Stress tests run an isolated component under excessive load conditions. The purpose of a stress test is to drive the component beyond its normal operating conditions to ensure that it degrades gracefully. Usually, you will use integration tests to conduct stress testing, although you can also use coded UI tests. Stress tests are a useful way to detect certain classes of problems, including memory leaks due to improper disposal and threading-related issues, such as deadlocks or resource contention. When you conduct stress testing, you need to make sure that you stay within the limits of the underlying hardware and operating system, because, inevitably, failures will arise as you exceed the capacity of the infrastructure.
Load or Scale Testing
Load or scale testing measures the performance of a solution against a specific set of resources. Ideally, you should run load or scale testing on a test farm that replicates the conditions of your production environment. The idea is to ensure that your system behaves well under normal high-end load conditions and to understand how your application scales as load increases. Load or scale testing uses coded UI tests, often with multiple computers running client test agents to simulate requests and measure responses. Preparing and running load or scale tests is a time-consuming and resource-intensive process.
At Rest Data Load Testing
At rest data load testing measures a system’s performance when its database(s) contain a very large number of records, or very large records. It determines if the amount of data present in the system affects how the system performs.
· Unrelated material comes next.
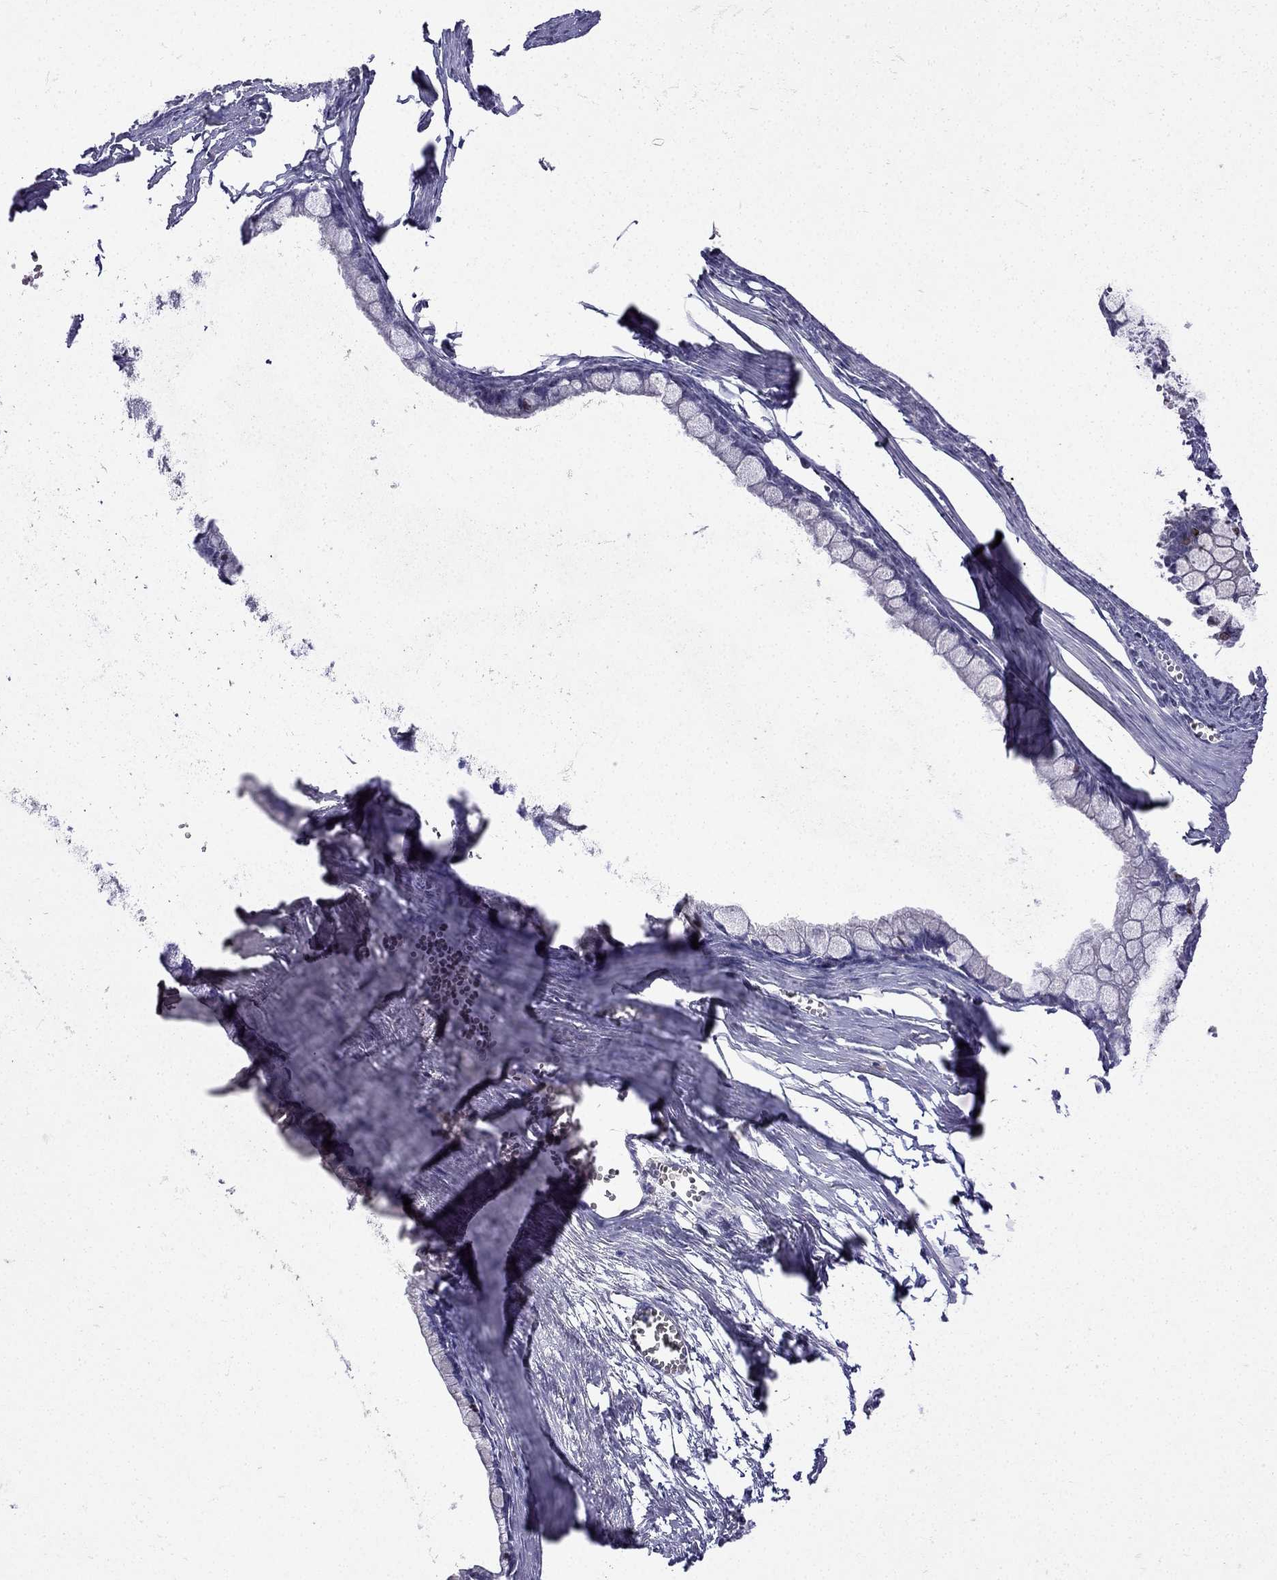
{"staining": {"intensity": "negative", "quantity": "none", "location": "none"}, "tissue": "ovarian cancer", "cell_type": "Tumor cells", "image_type": "cancer", "snomed": [{"axis": "morphology", "description": "Cystadenocarcinoma, mucinous, NOS"}, {"axis": "topography", "description": "Ovary"}], "caption": "The histopathology image reveals no staining of tumor cells in ovarian cancer.", "gene": "UHRF1", "patient": {"sex": "female", "age": 67}}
A benchmark is the act of running a computer program, a set of programs, or other operations, in order to assess the relative performance of an object, normally by running a number of standard tests and trials against it.
Disaster Recover Testing
This is a process of verifying the success of the restoration procedures that are executed after a critical IT failure or disruption occurs.
This type of testing validates a system’s ability to be able to allocate extra resource and to move operations to back-up systems. This type of testing is used to verify an IT system’s ability to continue operations while the processing capability is being transferred to a back-up system. This type of testing determines whether a system is able to allocate extra resource such as additional CPU or servers during critical failures or at the point the system reaches a predetermined performance threshold.